Minneapolis Federal Reserve president Neel Kashkari participates in the Yahoo Finance All Markets Summit at Union West on Thursday, Oct. 10, 2019, in New York. (Photo by Evan Agostini/Invision/AP)

The president of the Minneapolis Federal Reserve said the latest jobs report showing a much stronger than expected performance last month indicates that the Fed needs to do more to get inflation under control. 

Neel Kashkari told CNBC in an interview on Tuesday that the report, which found that the U.S. economy added 517,000 jobs in January, shows that the Fed’s actions have not yet had much of an impact on the labor market. 

He said while some evidence exists that the steps are having an effect, it’s largely been “muted” so far. Kashkari added that the Fed should continue to raise the interest rate to 5.4 percent, up from its current target rate of 5.1 percent. 

“I wish we saw more evidence that underlying inflation was trending the way we want it,” Kashkari said. “We have seen, obviously headline is down, core is down, but if you strip it all apart, the services side of the economy is still very robust, and wages are still growing at a rate that’s in excess of being consistent with that 2 percent inflation target.” 

The Fed raised interest rates by 0.25 points last week, continuing its trend of increases but hiking the rate by the lowest amount since last March. That raised the federal funds rate — the rate banks charge each other for overnight loans — to a range of 4.5 percent to 4.75 percent. 

The January jobs report released a couple days later greatly exceeded the expectation of about 185,000 jobs added last month. 

The consumer price index, a measure of inflation, has also consistently fallen in recent months, dropping from its peak of 9.1 percent in June to 6.5 percent in December. But that’s still well above the 2-percent annual inflation target the Fed wants. 

Kashkari noted that he was surprised by the major job gains. He said people should not overreact to one report, but the services part of the economy remains robust, necessitating additional action. 

He said wage growth needs to be at about 3 percent to be consistent with the 2-percent inflation target and 1 percent productivity growth.
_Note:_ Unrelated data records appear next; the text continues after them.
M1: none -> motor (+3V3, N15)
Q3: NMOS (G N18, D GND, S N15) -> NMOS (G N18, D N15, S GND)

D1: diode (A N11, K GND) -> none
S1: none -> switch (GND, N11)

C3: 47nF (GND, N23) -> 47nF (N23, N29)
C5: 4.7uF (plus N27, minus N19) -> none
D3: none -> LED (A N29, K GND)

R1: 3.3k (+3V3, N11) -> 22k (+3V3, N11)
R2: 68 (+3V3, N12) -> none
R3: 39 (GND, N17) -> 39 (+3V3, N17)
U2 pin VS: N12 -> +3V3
He added that wage growth has somewhat dropped, but it is still around 4 or 5 percent on a 12-month basis. 

“It’s hard to imagine that you’re going to see very strong job growth while wage growth is moderating, and that’s what I’m looking for,” Kashkari continued.
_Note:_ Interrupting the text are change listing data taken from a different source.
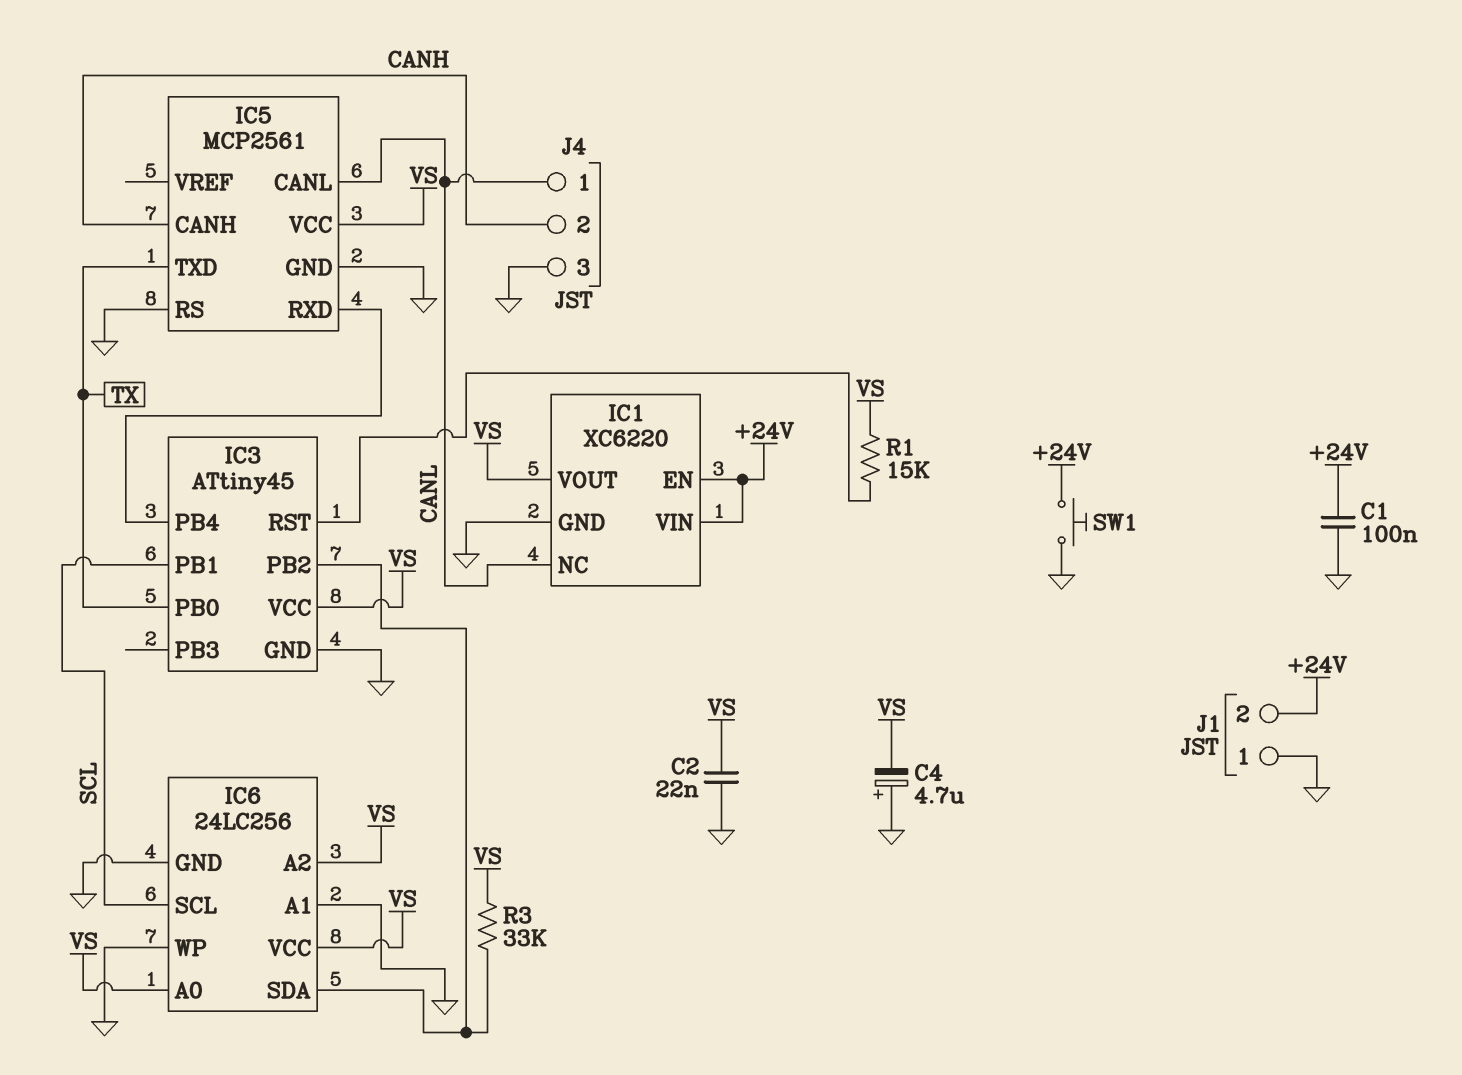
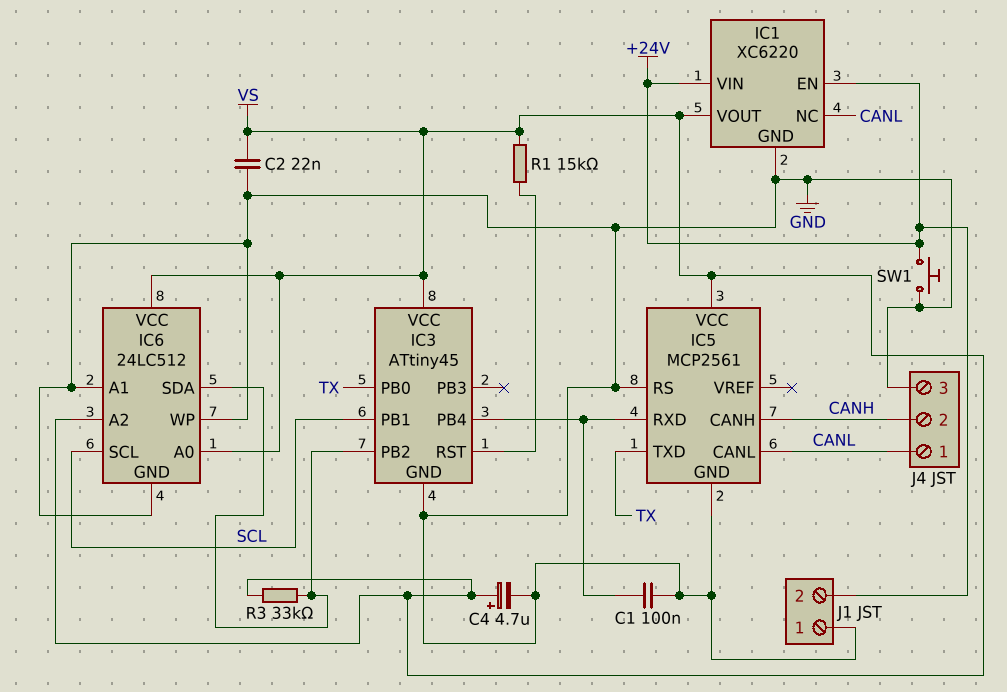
C1: 100nF (+24V, GND) -> 100nF (GND, IC3/PB4)
C4: 4.7uF (plus GND, minus VS) -> 4.7uF (plus VS, minus GND)
IC6: 24LC256 -> 24LC512

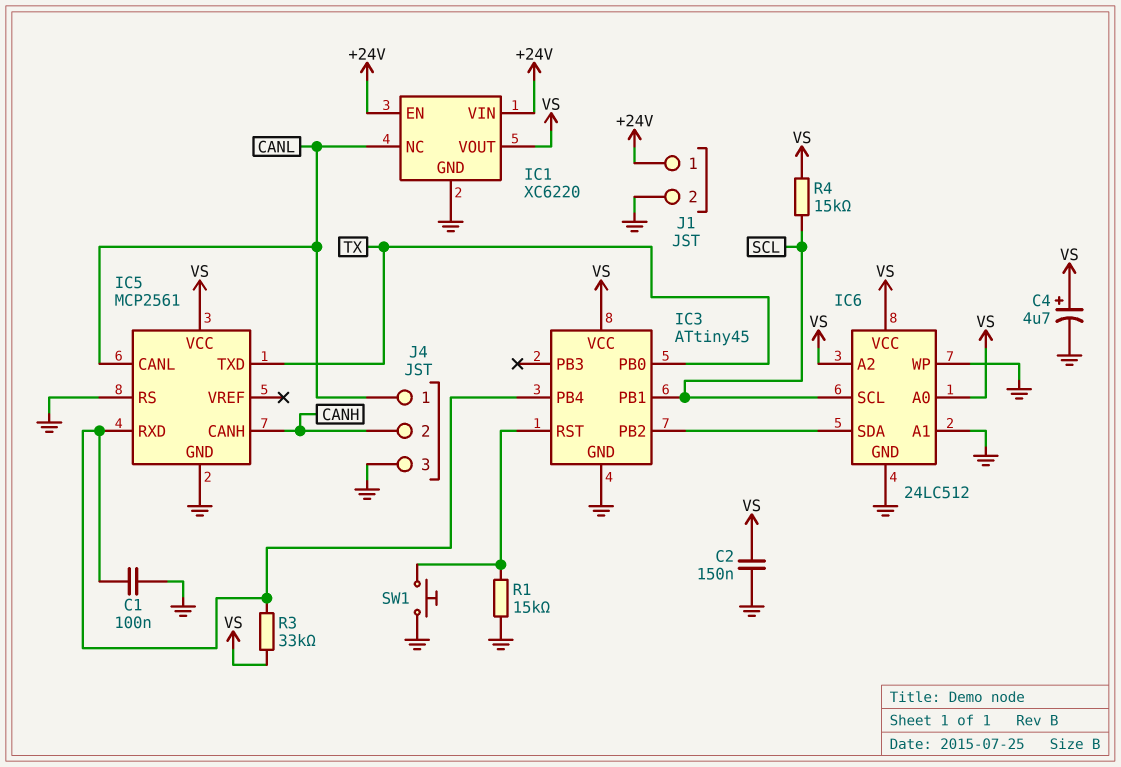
C2: 22nF (GND, VS) -> 150nF (GND, VS)
J1 pin 1: GND -> +24V
J1 pin 2: +24V -> GND
R1: 15k (IC3/RST, VS) -> 15k (GND, IC3/RST)
R3: 33k (IC3/PB2, VS) -> 33k (IC3/PB4, VS)
R4: none -> 15k (SCL, VS)
SW1: button (+24V, GND) -> button (GND, IC3/RST)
He said inflation dropping is “good news,” but 12-month total inflation should be the focus instead of shorter-term core inflation. 

“I’m not seeing that we’ve made enough progress yet to declare victory,” he said.

Kashkari also said in an interview with CNN on Tuesday that he does not expect the U.S. economy to fall into a recession, which some economic experts have worried about as a result of the Fed’s moves.

He said the job market is stronger than he expected, which makes it less likely that the economy will go into recession and that inflation will drop to 2 percent without action from the Fed.